Required work:
1. Which companies does the article on the G2E Asia patent dispute name as parties to that dispute or as affected by it?
2. Edit the lines of the entries starting at "Mutuelle Prévifrance" and ending at "Espace conseils" so that "Lentilles" becomes "Verres", leaving everything else unchanged, and give only those lines.

### Document section ###

It could see G2E Asia moved from Macau to Singapore following events at the show this week.  The argument is between US-based manufacturer Shuffle Master and Macau firm LT Game over a patent relating to multigame technology that the latter claims to own for the Chinese enclave – but, it seems, nowhere else.

According to reports, last Wednesday Shuffle Master was asked by customs officials to cover certain machines on its booth. Following this, the company is understood to have presented customs with a court order showing it was permitted to exhibit these products at the show and uncovered them once more. LT Game, however, maintained that these devices infringed its intellectual property rights for its domestic market.

LT Game’s attempts to have Shuffle Master’s products covered prompted the American Gaming Association – which, along with Reed Exhibitions, organises the event – to intervene. The AGA warned that such things should be decided in the courts, not on the trade show floor.

The organisation is planning to make a complaint to the Macau authorities, with AGA president Frank Fahrenkopf quoted by local media as saying the show could move to Singapore if the government chooses to intervene in such matters of litigation. Another company affected by the patent dispute is Slovenia’s Alfastreet, which decided to comply with the Macau patent by not showing its own multigame product. However, the company’s Albert Radman told InterGaming the company may not exhibit at next year’s event if it is held in Macau.

### The records ###

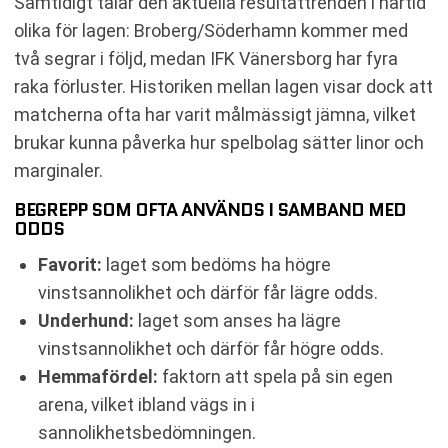
Samtidigt talar den aktuella resultattrenden i närtid
olika för lagen: Broberg/Söderhamn kommer med
två segrar i följd, medan IFK Vänersborg har fyra
raka förluster. Historiken mellan lagen visar dock att
matcherna ofta har varit målmässigt jämna, vilket
brukar kunna påverka hur spelbolag sätter linor och
marginaler.
BEGREPP SOM OFTA ANVÄNDS I SAMBAND MED
ODDS
Favorit:
laget som bedöms ha högre
vinstsannolikhet och därför får lägre odds.
Underhund:
laget som anses ha lägre
vinstsannolikhet och därför får högre odds.
Hemmafördel:
faktorn att spela på sin egen
arena, vilket ibland vägs in i
sannolikhetsbedömningen.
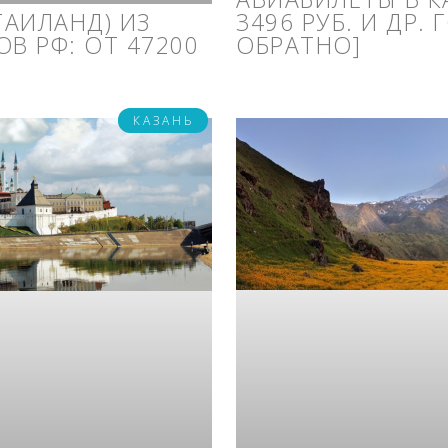
ТАИЛАНД) ИЗ
3496 РУБ. И ДР.
В РФ: ОТ 47200
ОБРАТНО]
КАЗАНЬ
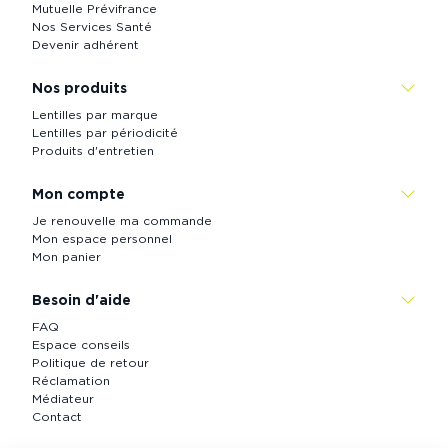
Mutuelle Prévifrance
Nos Services Santé
Devenir adhérent
Nos produits
Lentilles par marque
Lentilles par périodicité
Produits d'entretien
Mon compte
Je renouvelle ma commande
Mon espace personnel
Mon panier
Besoin d'aide
FAQ
Espace conseils
Politique de retour
Réclamation
Médiateur
Contact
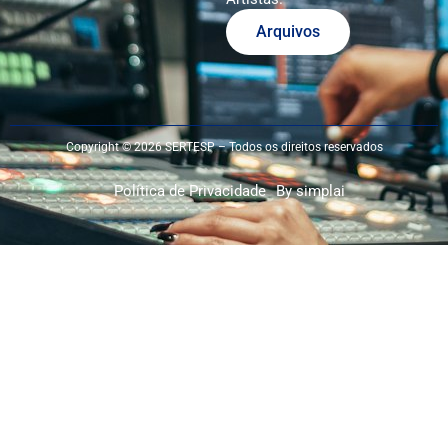
Arquivos
Copyright © 2026 SERTESP – Todos os direitos reservados
Política de Privacidade
By simplai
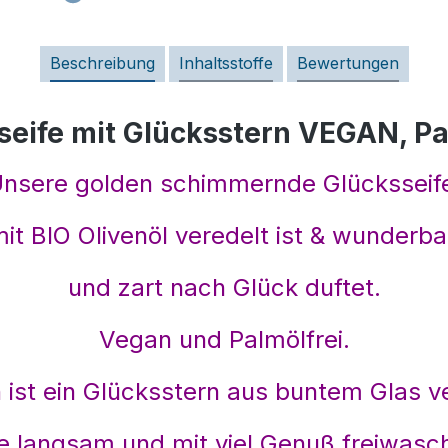
Beschreibung
Inhaltsstoffe
Bewertungen
eife mit Glücksstern VEGAN, Pa
nsere golden schimmernde Glücksseif
it BIO Olivenöl veredelt ist & wunderba
und zart nach Glück duftet.
Vegan und Palmölfrei.
n ist ein Glücksstern aus buntem Glas v
te langsam und mit viel Genuß freiwasc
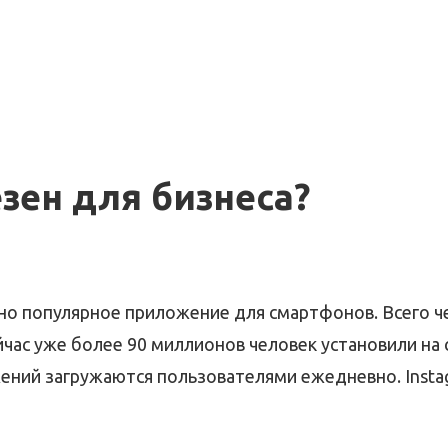
зен для бизнеса?
мно популярное приложение для смартфонов. Всего ч
час уже более 90 миллионов человек установили на
ний загружаются пользователями ежедневно. Instag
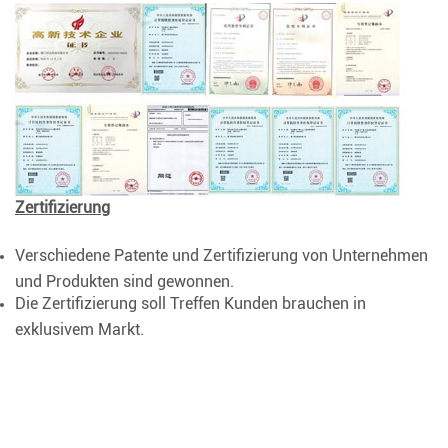
Zertifizierung
Verschiedene Patente und Zertifizierung von Unternehmen
und Produkten sind gewonnen.
Die Zertifizierung soll Treffen Kunden brauchen in
exklusivem Markt.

###

Answers by item:
1. Shuffle Master, LT Game, Alfastreet

2.
Mutuelle Prévifrance
Nos Services Santé
Devenir adhérent
Nos produits
Verres par marque
Verres par périodicité
Produits d'entretien
Mon compte
Je renouvelle ma commande
Mon espace personnel
Mon panier
Besoin d'aide
FAQ
Espace conseils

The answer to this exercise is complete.